Say I have 5 vectors:

a <- c(1,2,3)
b <- c(2,3,4)
c <- c(1,2,5,8)
d <- c(2,3,4,6)
e <- c(2,7,8,9)

I know I can calculate the intersection between all of them by using Reduce() together with intersect(), like this:

Reduce(intersect, list(a, b, c, d, e))
[1] 2

But how can I find elements that are common in, say, at least 2 vectors? i.e.:

[1] 1 2 3 4 8
like image 369
enricoferrero Avatar asked Dec 02 '25 21:12

enricoferrero


1 Answers

It is much simpler than a lot of people are making it look.
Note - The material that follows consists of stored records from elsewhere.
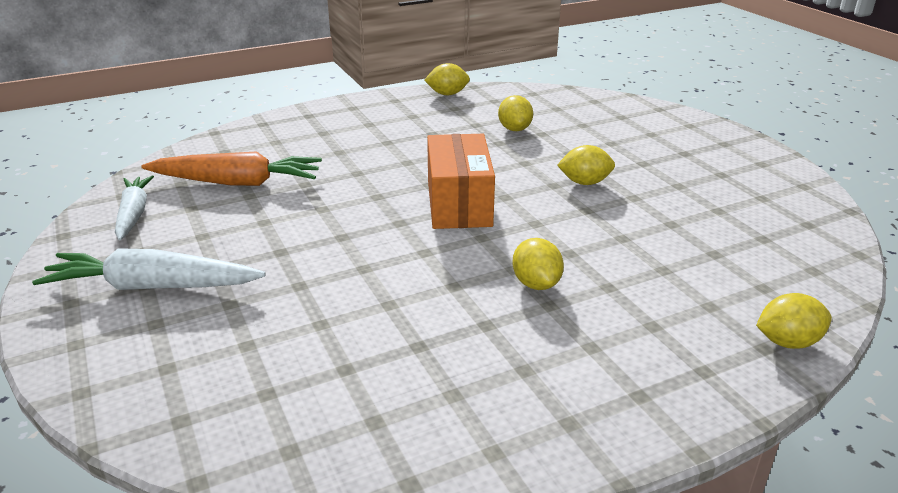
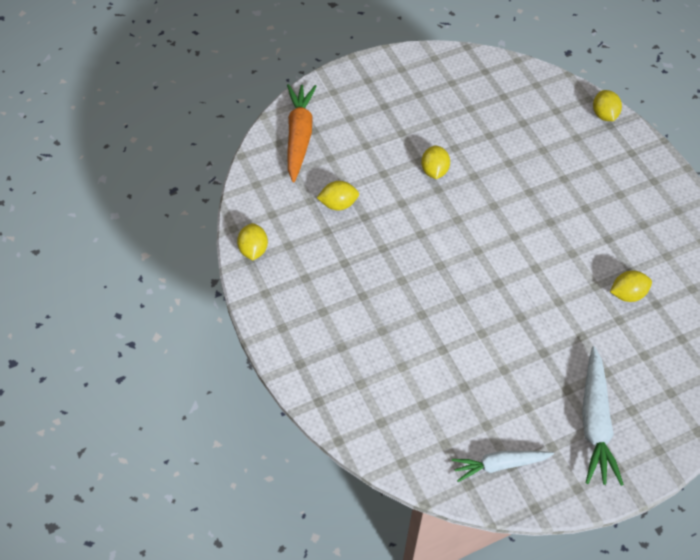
camera: 90 degrees left, 25 degrees up
orange carrot [141,151,322,186] -> orange carrot moved to [287,84,317,182]
orange box [427,134,495,229] -> none
yellow lemon [513,238,564,290] -> yellow lemon moved to [610,271,652,302]

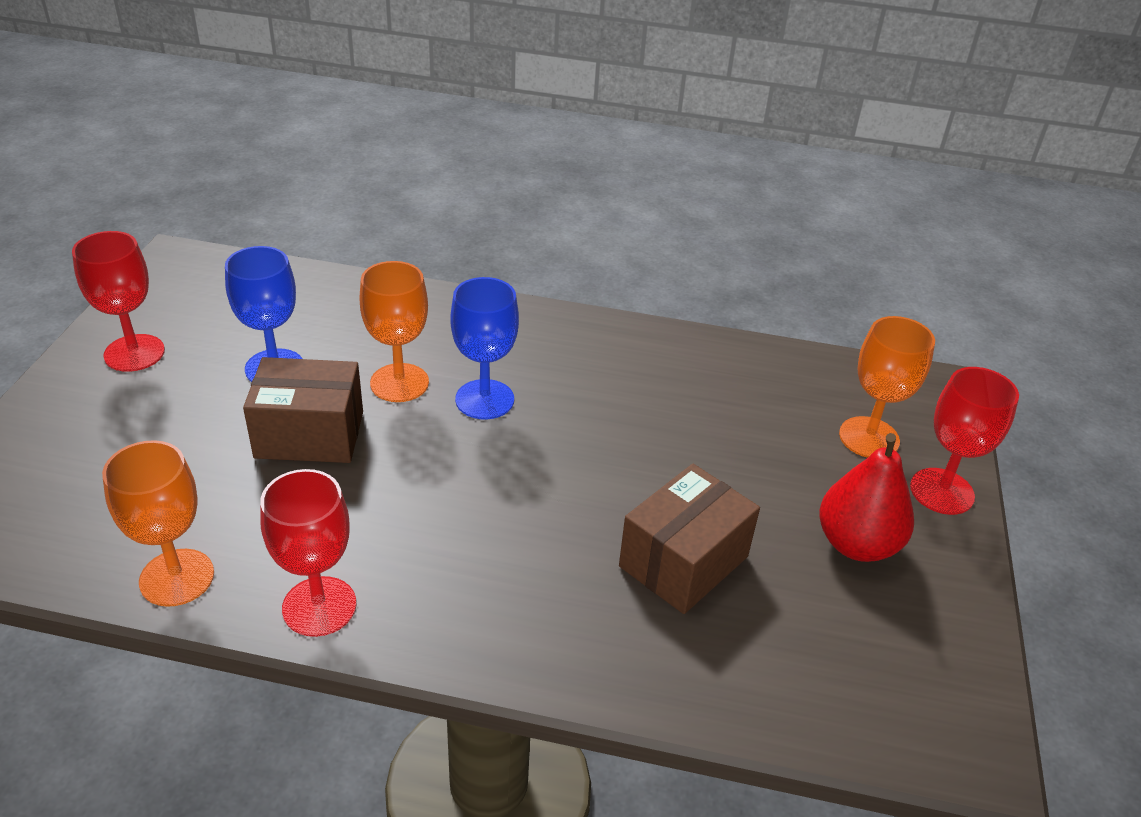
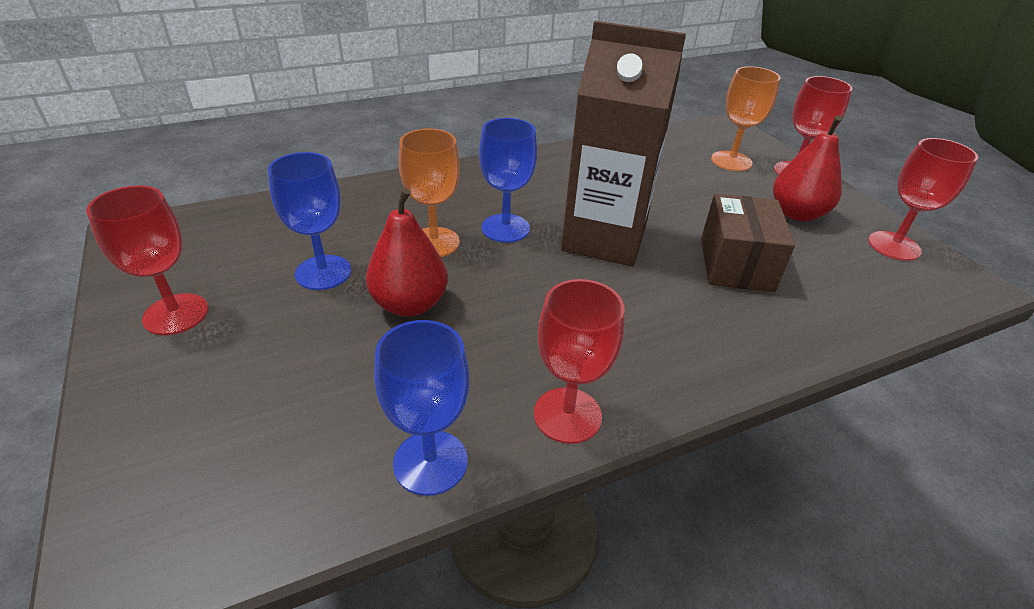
camera: 35 degrees left, 0 degrees up
orange goblet [102,440,214,607] -> blue goblet [374,320,469,496]
brown box [243,357,363,463] -> red pear [366,188,448,317]
none -> brown carton [561,21,686,266]
none -> red goblet [868,138,978,261]

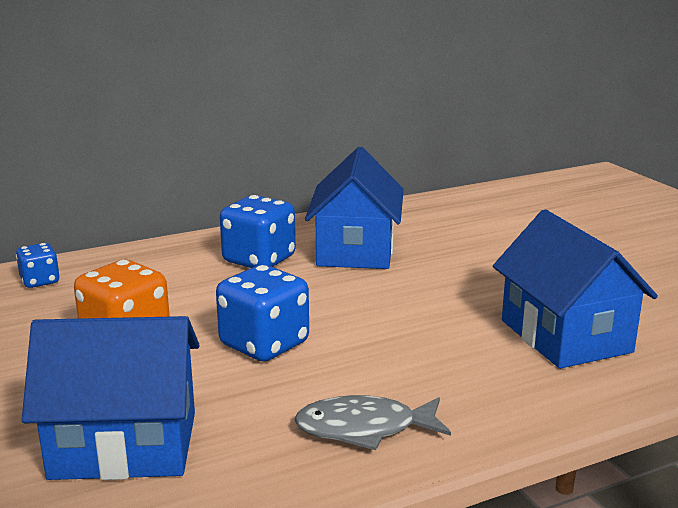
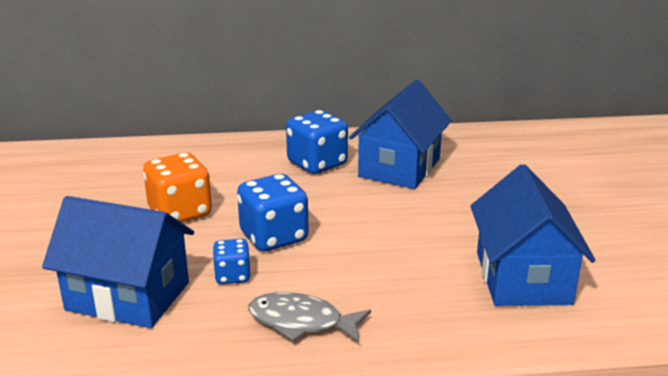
camera: 20 degrees right, 5 degrees up
blue dice [16,243,60,288] -> blue dice moved to [213,239,251,284]

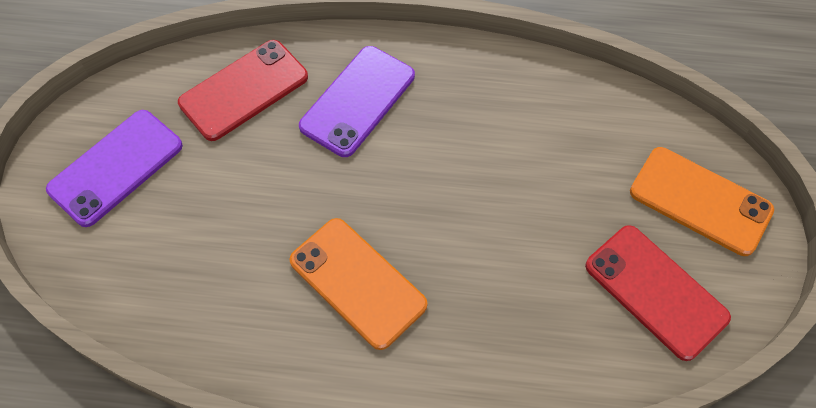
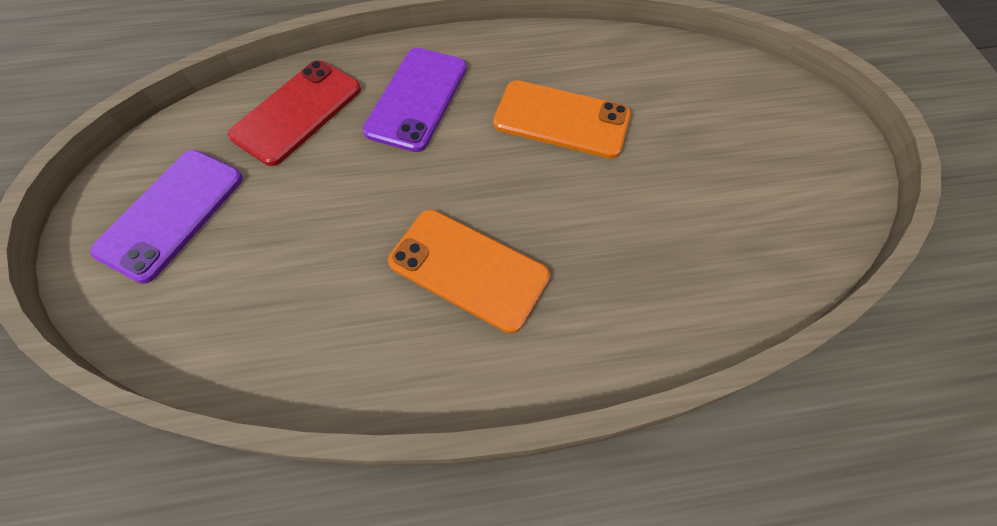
camera: 15 degrees left, 0 degrees up
red phone [585,225,731,361] -> none
orange phone [630,147,774,256] -> orange phone moved to [493,80,631,159]

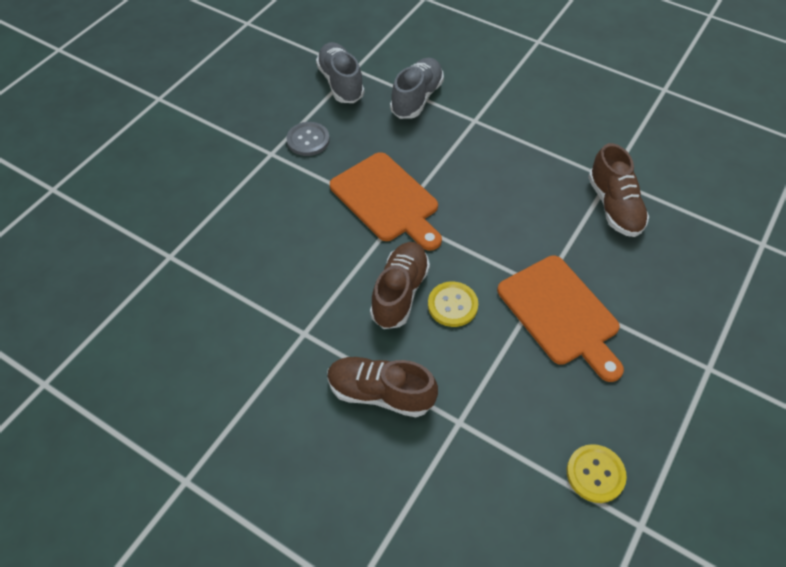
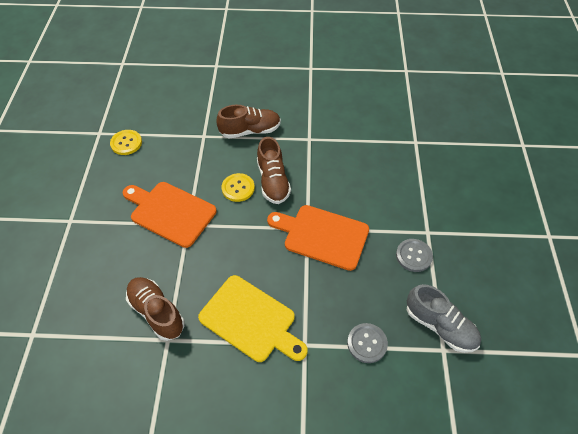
camera: 150 degrees right, 0 degrees up
grey shoe [390,58,444,119] -> grey button [347,323,388,363]
none -> yellow cutting board [198,275,308,362]

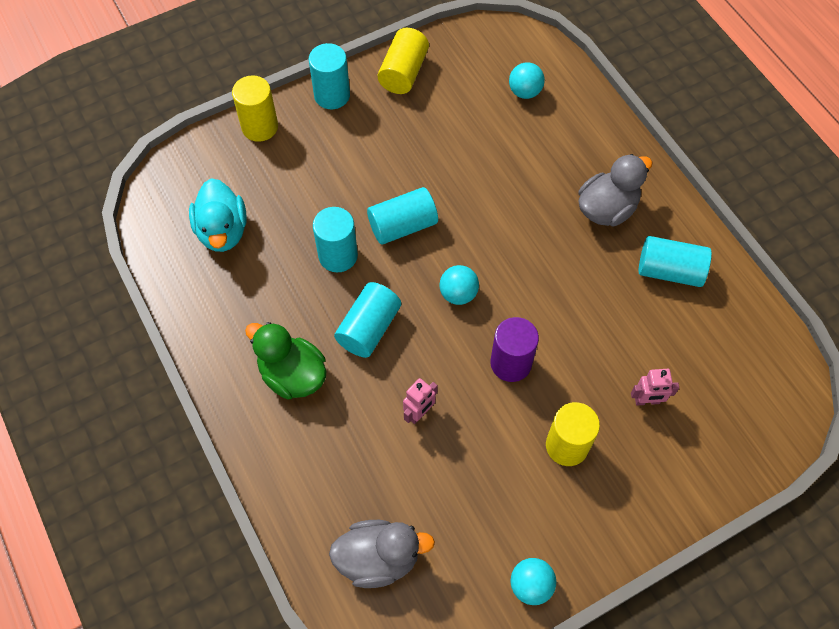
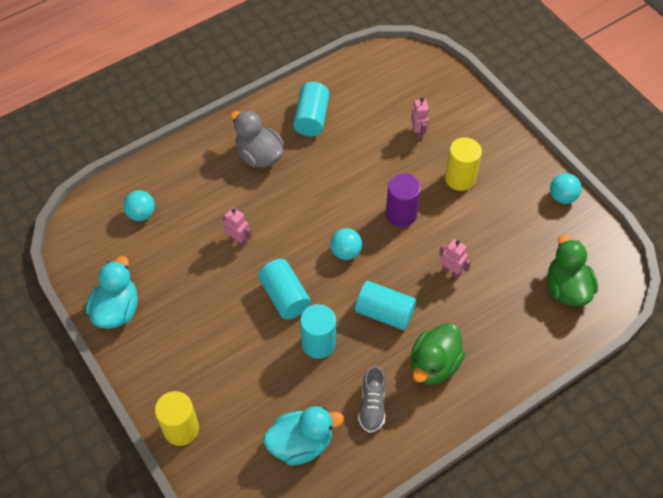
camera: 95 degrees left, 5 degrees down
turquoise cylinder [309,43,350,109] -> none
grey duck [329,520,435,588] -> green duck [547,234,598,306]
yellow cylinder [378,28,429,94] -> turquoise duck [86,256,138,329]
none -> pink robot [223,207,252,247]
none -> grey shoe [358,365,386,433]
This should be very efficient.

  1. Put everything into a vector:

    x <- unlist(list(a, b, c, d, e))
    
  2. Look for duplicates

    unique(x[duplicated(x)])
    # [1] 2 3 1 4 8
    

and sort if needed.

Note: In case there can be duplicates within a list element (which your example does not seem to implicate), then replace x with x <- unlist(lapply(list(a, b, c, d, e), unique))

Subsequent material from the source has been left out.